[Page extract — start]

A week later, he contacted the organization saying he was too sick to come to the booth. He asked for StoryCorps to come to his house to record a final interview with him and his wife.
In their last interview together, Danny and Annie reaffirmed their love, even as Danny’s time was coming to an end. Accepting that Annie would have to live the rest of her life without Danny by her side, they said that their love would live through “eternity.”
“I want to be sure that you (Annie) understand that my love for you up to this point was as much as it could be and it’ll be as much as it could be for eternity,” Danny told Annie in the recording.
The interview was recorded on a Thursday and was broadcast on NPR the next Friday. Danny was able to hear his love for his wife shared with millions of listeners. An hour later, he passed away.
Annie received thousands of condolence letters from StoryCorps listeners. She made copies of them to put in the casket with Danny.
“It was supposed to remind him, a guy who was so often teased and looked down upon, that he mattered,” Clark said.
Annie and Danny “personify” StoryCorps, Clark said, of “the elegance and grace and power and humanity in the words of everyday people hiding in plain sight all around — if we only take the time to listen. That’s wonder and awe.”
There were more examples Clark shared — including that of Mary Johnson and Oshea Israel. Oshea killed Mary’s only son, and was serving a 25-year sentence for second degree murder. Years after her son’s death, Mary visited Oshea in prison. They grew close and, after his release, lived as neighbors. When Mary died, Oshea was a pallbearer.
These are stories about finding shared humanity, Clark said. She shared that, a few years ago, Isay had a big idea — “David and Goliath Big.” The StoryCorps founder was concerned about increasing divides and dehumanization in the United States.
“He began to think about how StoryCorps could rise to this moment where we were not seeing each other as human beings in the way we needed to,” Clark said. “StoryCorps embarked on (the initiative) One Small Step, an effort to remind the country of the humanity of all of us — even the humanity of those with whom we disagree.”

[Page extract — finish]

--- Problems and tasks ---
a - List every person named in the StoryCorps passage.
b - Decide whether each statement agrees with the StoryCorps passage: (i) Danny asked StoryCorps to record his final interview at his house; (ii) Oshea was serving a 30-year sentence; (iii) Annie put copies of the condolence letters in Danny's casket. For each, answer yes or no and quote the words that decide it.
c - Write the next few sentences of the StoryCorps passage, starting after its final sentence.
The items after this passage come from a different source.

[Given data — start]

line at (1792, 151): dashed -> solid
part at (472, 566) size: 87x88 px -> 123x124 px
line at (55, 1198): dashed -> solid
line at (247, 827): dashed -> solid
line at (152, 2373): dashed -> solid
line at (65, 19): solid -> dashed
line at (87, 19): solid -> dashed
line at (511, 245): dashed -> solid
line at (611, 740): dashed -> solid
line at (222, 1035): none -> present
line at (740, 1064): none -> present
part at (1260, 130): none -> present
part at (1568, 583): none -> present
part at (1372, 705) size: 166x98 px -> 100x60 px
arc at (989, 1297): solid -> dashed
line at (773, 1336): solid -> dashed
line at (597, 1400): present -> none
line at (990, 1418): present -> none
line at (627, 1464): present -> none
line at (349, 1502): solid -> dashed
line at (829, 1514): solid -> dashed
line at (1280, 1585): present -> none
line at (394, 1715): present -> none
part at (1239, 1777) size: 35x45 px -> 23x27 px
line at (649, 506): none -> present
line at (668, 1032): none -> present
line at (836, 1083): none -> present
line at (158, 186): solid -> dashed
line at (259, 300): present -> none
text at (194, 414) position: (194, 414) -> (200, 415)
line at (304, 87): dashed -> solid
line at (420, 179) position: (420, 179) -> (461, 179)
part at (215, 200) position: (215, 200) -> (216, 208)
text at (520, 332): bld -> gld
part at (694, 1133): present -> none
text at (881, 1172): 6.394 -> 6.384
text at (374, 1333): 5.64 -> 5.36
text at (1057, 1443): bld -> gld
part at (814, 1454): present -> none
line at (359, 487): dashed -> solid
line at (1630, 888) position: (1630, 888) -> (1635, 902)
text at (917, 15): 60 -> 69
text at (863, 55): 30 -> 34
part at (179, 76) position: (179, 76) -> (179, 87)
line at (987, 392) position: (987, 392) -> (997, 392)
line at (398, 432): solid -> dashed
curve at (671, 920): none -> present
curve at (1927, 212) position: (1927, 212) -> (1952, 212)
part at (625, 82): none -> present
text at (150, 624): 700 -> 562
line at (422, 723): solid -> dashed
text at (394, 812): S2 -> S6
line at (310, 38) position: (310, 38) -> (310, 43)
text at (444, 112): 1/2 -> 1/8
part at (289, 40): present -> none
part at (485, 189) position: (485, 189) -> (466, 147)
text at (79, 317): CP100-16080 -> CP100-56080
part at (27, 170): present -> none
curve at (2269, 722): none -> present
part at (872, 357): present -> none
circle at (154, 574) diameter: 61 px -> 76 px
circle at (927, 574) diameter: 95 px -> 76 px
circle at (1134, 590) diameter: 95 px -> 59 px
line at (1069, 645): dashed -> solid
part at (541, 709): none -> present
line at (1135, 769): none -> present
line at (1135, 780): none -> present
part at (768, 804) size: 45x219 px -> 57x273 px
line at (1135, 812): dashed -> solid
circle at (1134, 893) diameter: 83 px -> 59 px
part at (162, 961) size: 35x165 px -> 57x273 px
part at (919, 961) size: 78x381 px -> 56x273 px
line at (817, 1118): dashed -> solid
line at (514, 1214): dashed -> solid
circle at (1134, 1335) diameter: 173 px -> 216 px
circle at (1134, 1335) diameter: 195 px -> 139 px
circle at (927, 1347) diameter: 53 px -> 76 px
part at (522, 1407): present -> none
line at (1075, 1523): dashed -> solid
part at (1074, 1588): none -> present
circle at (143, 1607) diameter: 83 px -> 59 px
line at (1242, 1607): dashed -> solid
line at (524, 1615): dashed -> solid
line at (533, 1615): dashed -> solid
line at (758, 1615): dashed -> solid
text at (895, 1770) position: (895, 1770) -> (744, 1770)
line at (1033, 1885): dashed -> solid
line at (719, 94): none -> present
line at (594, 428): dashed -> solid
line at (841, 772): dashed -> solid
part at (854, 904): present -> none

[Given data — finish]

--- Answers for each item ---
a - Danny, Annie, Clark, Mary Johnson, Oshea Israel, Isay

b -
(i) Yes: "He asked for StoryCorps to come to his house to record a final interview with him and his wife."
(ii) No: "was serving a 25-year sentence for second degree murder."
(iii) Yes: "She made copies of them to put in the casket with Danny."

c -
The statistics Isay was paying attention to, Clark said, were grim: “40% of each party view the other party as downright evil. One in 5 Republicans and Democrats agree with the statement that their political adversaries lack the traits to be considered fully human. About 20% of Democrats and Republicans think the country would be better off if large numbers of the opposite side were dead. And 23% of Americans now say they may have to resort to violence in order to save
our country.”
But newer research shows that the country is “exhausted” by division. Journalists run to the fire, she said, but “how much room do we leave for hope and humanity?”
With One Small Step, StoryCorps brings together two people with differing views to record a conversation — not debate, just talk, and get to know each other as people.
“We don’t start the conversation with battling it out,” Clark said, “but we start the conversation in StoryCorps’ lane, which is, how do we see each other as a human being first?”
Clark shared some examples with the Amp audience — these aren’t “kumbaya” moments by any means, but it’s a start. Further, when the conversations are played back, and people see others in their community modeling this bridge-building, it makes them feel like they can do something, too.
“We’re showing that it not only makes people feel more hopeful and not only changes perceptions of the person and interview partner, but it changes perceptions of whole groups,” Clark said.
Through this powerful work, over the course of two years at StoryCorps, Clark shared how her life has been impacted.
“Stories have helped me believe in myself and StoryCorps helped me believe in someone else, so helping us believe in each other is so powerful,” she said. “Where do we hear that message anywhere anymore?